------ Source material ------

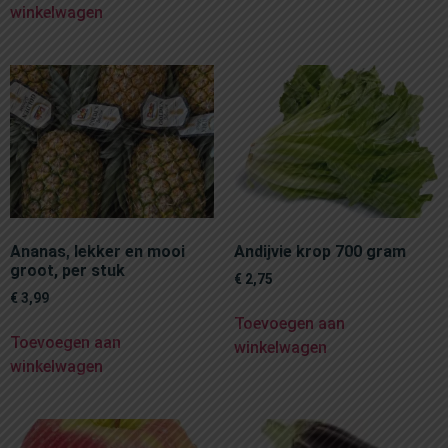
winkelwagen
Ananas, lekker en mooi
Andijvie krop 700 gram
groot, per stuk
€
2,75
€
3,99
Toevoegen aan
Toevoegen aan
winkelwagen
winkelwagen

------

### Exercise objective
An exact copy of every line above, minus the pictures, is the required output.

### Response to the task
winkelwagen
Ananas, lekker en mooi
Andijvie krop 700 gram
groot, per stuk
€
2,75
€
3,99
Toevoegen aan
Toevoegen aan
winkelwagen
winkelwagen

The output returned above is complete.